Doksanlı yılların başı thrash metalin ilk parladığı yıllar ve ülkemizde de bu tarzın örnekleri ilk başlarda biraz müziği karambola getirmekle ve gitarlara cayır cayır bir ton vermekle eşdeğer görülüyordu. Oysa bu türün dünyadaki örneklerinde parçalar bol bol işleniyor ve sert bir progresif yapı ile füzyonlar oluşuyordu. Kronik bu tarzı klasik rock dinleyen birikimdeki kulaklara da hitap edecek şekilde ele alıyor ve parçaları örgü örgü işliyorlardı. Kimi zaman "Dance Of Death" ve "Disorder" da olduğu gibi dolgun bas tonu ile oluşan tempoda vokaller giriyor... Kimi zaman da "Psyche" da olduğu gibi harika hard'n heavy sololarla bezeniyordu.

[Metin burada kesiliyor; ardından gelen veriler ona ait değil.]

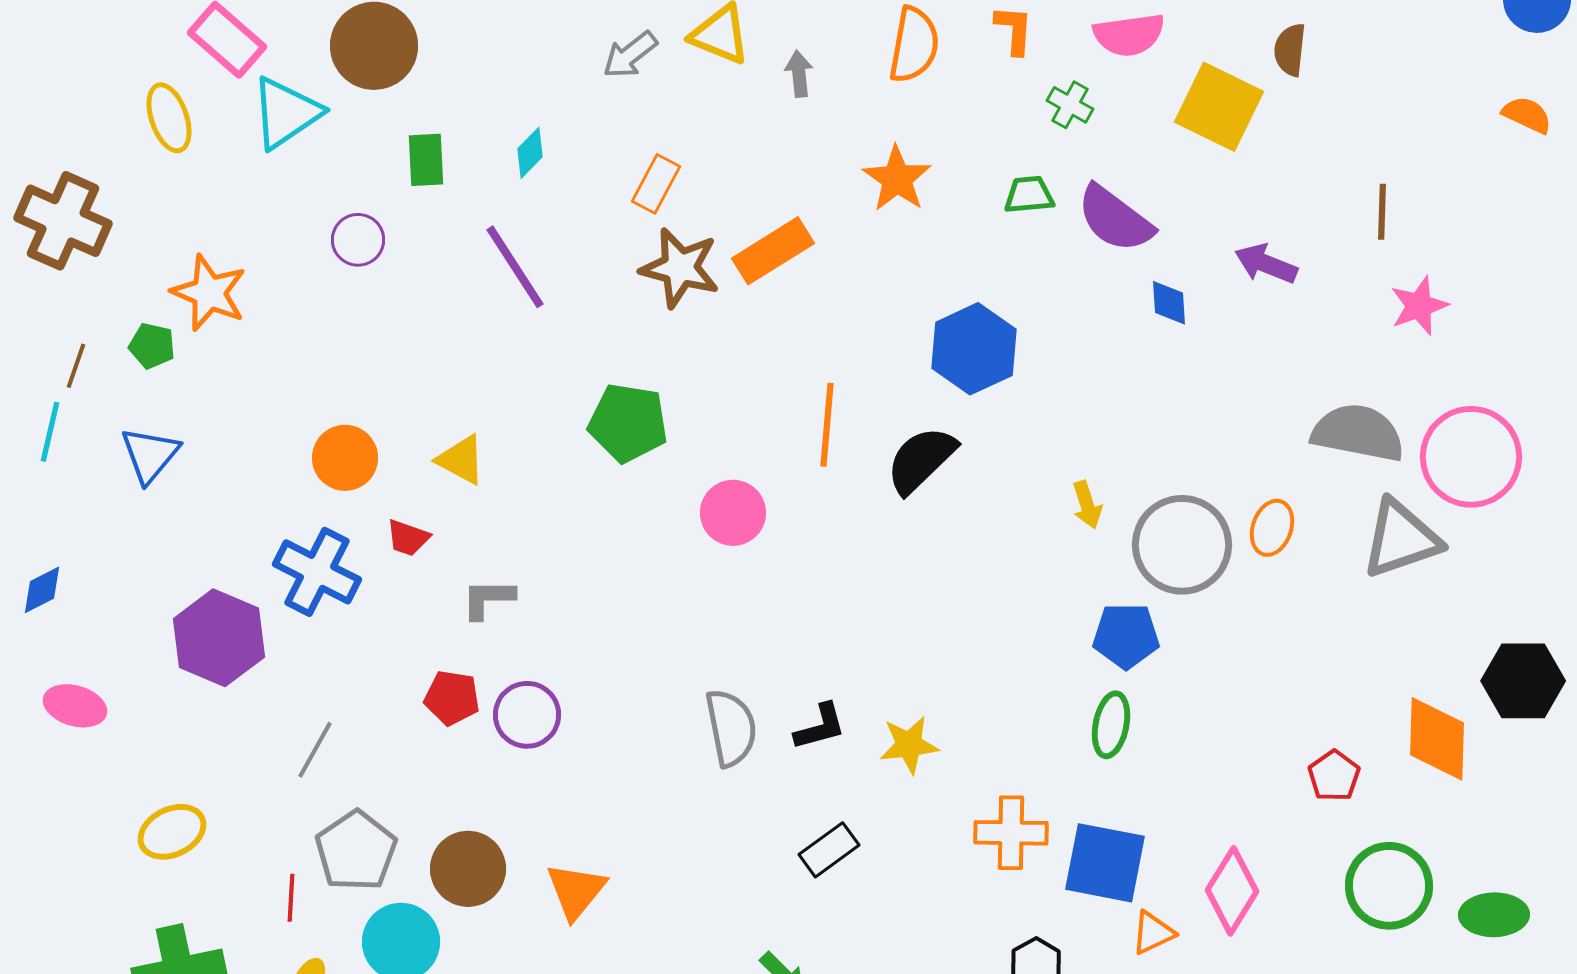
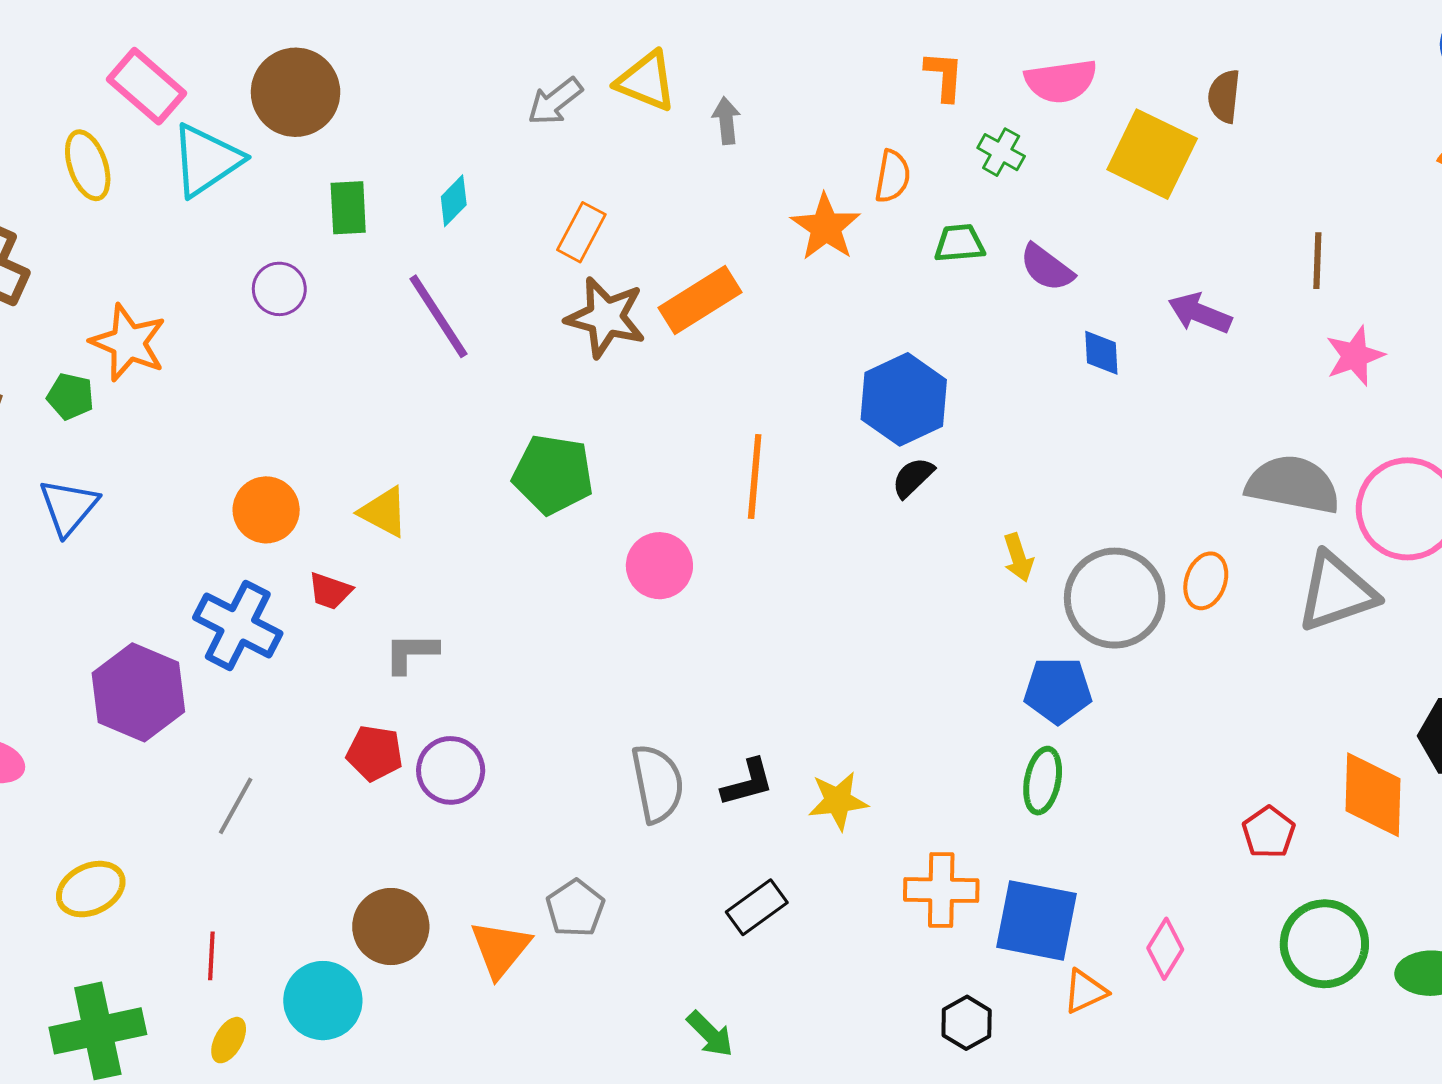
orange semicircle: (914, 45) -> (893, 176), moved, size x0.7
purple semicircle: (1115, 219) -> (1047, 268), size x0.7
black semicircle: (921, 460) -> (913, 477), moved, size x0.6
gray pentagon: (356, 851) -> (575, 908), moved, size x0.7
pink diamond: (1232, 891) -> (1165, 949), size x0.7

Sert ve yoğun thrash metal temposu içinde kimi zaman da "The Power That Be" de ve " Last Hope & Into Darkness " da hard rock baladı etkisinde bir yapı yakalanıyordu.  Tabi albümün "Lie" dan sonra gelen diğer bir "hit"i de  "Soldier " olsa gerek. Bu parçada grubun Caravan Bar günlerindeki vazgeçilmez kafa sallamaları hatırlatıyor. 

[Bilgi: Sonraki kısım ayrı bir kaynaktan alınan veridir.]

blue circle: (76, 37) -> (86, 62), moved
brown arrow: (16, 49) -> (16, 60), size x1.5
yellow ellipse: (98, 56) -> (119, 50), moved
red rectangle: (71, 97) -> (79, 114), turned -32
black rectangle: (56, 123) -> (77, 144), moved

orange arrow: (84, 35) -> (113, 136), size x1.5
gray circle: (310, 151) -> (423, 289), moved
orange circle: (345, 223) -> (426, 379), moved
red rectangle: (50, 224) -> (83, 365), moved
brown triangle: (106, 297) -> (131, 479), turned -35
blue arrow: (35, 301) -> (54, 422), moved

Albümü yeniden dinlerken o yıllardan bir başka şey de aklıma geliverdi. O yıllar rock barların önemli olduğu yıllar ve Kronik de haftanın belirli günleri Caravan Bar da çıkardı. Barda çıkan grupların kendi parçalarından çok kavır çalmaları istenirdi. Oysa o zamanlarda barda Kronik kendi parçalarıyla mekanı hareketlendirirdi. 

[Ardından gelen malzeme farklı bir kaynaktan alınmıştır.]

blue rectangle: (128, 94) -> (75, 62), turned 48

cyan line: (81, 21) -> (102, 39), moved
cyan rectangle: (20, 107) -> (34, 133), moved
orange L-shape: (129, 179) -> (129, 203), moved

Kronik'in ilk albümü "Endless War", 1992 yılında Hades Records etiketiyle kaset olarak çıkmıştı. Şimdi otuz yıl sonra ilk defa CD formatında 1000 adet gibi bir sayıda basıldı. Dijitor Prodüksiyon etiketiyle çıkan bu CD'nin arkasında da bir plak şirketi veya sponsör yok; Özer kendi başına elindeki avucundakini katarak bu işi kotarmış. Belki bugün CD de eski bir teknoloji oldu ama 1000 adet basılan bu özel albümü edinmek de fayda var derim. Zira albüm yaşıyor ve bugüne kadar gelen güzel tınıları geleceğe taşıyor.